WHAT YOU SHOULD DO:
In the material, update the lines from the start through the line containing "Según el rotativo" by replacing "diplomáticos" with "funcionarios", leaving everything else unchanged.

Data records:
· · ·

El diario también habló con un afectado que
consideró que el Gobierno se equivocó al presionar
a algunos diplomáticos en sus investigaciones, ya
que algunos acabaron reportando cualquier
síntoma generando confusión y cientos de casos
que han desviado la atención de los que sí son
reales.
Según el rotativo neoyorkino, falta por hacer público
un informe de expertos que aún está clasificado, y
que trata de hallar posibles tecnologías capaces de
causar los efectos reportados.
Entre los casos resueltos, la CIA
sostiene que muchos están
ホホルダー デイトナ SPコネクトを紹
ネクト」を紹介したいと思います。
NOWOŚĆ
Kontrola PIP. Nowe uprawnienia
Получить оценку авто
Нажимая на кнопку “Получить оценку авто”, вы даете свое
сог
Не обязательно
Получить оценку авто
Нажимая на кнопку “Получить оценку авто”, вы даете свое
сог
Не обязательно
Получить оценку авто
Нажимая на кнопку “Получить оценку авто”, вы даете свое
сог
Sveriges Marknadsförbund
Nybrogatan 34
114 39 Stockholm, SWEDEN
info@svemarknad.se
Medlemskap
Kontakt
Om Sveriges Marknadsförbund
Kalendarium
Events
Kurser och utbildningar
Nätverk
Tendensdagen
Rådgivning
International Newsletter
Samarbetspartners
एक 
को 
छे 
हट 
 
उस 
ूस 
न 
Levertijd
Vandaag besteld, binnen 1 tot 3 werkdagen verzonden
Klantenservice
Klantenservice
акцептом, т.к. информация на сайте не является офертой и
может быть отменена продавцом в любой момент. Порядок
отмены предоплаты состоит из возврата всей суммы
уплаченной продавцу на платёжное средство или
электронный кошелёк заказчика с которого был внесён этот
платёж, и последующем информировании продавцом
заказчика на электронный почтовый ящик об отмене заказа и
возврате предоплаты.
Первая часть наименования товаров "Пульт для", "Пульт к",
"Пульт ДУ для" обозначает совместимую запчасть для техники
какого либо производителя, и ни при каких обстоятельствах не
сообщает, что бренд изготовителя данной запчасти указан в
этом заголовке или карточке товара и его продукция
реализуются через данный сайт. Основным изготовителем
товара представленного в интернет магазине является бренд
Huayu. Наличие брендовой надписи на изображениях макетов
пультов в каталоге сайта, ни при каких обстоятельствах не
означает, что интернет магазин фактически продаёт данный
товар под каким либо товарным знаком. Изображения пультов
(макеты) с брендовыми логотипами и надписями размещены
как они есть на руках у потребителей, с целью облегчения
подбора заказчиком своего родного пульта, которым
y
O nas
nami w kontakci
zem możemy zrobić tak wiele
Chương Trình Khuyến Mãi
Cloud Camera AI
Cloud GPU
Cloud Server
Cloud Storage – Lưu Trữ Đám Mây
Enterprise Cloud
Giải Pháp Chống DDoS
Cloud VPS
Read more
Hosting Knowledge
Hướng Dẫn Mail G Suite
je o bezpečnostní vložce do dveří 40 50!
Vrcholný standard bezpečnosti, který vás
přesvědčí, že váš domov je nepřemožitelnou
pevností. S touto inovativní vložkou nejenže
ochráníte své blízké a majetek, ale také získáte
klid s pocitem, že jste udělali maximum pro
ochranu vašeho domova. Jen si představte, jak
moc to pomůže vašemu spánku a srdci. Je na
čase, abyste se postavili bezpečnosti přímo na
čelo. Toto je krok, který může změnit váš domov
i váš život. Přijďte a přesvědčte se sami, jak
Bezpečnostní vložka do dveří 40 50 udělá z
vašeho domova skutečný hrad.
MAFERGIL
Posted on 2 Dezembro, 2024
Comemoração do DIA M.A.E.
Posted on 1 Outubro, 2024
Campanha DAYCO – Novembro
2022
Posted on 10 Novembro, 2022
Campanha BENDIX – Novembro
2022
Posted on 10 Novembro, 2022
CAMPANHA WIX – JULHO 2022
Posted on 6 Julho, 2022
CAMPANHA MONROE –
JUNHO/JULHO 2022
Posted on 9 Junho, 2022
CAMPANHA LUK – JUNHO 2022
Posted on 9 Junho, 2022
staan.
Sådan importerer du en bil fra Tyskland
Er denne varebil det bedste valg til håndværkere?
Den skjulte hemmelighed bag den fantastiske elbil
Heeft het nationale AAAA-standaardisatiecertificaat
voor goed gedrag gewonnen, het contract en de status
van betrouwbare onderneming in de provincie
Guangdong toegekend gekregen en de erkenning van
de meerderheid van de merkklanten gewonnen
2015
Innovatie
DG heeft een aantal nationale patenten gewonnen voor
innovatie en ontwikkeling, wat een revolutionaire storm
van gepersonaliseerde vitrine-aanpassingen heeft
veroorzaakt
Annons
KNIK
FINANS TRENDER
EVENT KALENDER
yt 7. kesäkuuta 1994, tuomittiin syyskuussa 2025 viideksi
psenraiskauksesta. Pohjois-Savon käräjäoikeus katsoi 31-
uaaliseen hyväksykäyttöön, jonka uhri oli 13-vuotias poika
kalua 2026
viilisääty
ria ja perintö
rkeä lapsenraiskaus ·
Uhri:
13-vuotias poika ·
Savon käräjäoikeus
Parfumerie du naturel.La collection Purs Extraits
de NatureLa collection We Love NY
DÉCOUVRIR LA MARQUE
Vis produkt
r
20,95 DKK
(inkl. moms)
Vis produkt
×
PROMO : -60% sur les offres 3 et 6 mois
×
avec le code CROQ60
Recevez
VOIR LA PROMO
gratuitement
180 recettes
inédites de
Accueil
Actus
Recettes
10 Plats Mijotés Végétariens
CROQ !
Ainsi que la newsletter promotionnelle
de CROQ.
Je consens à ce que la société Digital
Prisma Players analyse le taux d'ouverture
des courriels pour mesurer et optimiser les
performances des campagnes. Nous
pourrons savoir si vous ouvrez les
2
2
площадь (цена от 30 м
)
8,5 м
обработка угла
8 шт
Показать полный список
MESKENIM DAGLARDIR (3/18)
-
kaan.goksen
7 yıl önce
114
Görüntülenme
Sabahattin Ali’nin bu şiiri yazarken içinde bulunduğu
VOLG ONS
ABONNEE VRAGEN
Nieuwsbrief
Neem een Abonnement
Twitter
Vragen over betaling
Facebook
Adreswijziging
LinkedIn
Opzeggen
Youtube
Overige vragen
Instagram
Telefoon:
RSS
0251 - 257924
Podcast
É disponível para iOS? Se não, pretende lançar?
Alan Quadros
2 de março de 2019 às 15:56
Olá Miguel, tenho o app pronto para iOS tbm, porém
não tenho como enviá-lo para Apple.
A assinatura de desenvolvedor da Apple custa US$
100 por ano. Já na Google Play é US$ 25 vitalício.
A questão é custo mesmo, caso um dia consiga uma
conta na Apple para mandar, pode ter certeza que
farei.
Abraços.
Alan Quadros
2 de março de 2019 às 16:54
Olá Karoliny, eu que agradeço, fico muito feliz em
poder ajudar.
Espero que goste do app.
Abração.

· · ·

ANSWER FOR THE TASK:
El diario también habló con un afectado que
consideró que el Gobierno se equivocó al presionar
a algunos funcionarios en sus investigaciones, ya
que algunos acabaron reportando cualquier
síntoma generando confusión y cientos de casos
que han desviado la atención de los que sí son
reales.
Según el rotativo neoyorkino, falta por hacer público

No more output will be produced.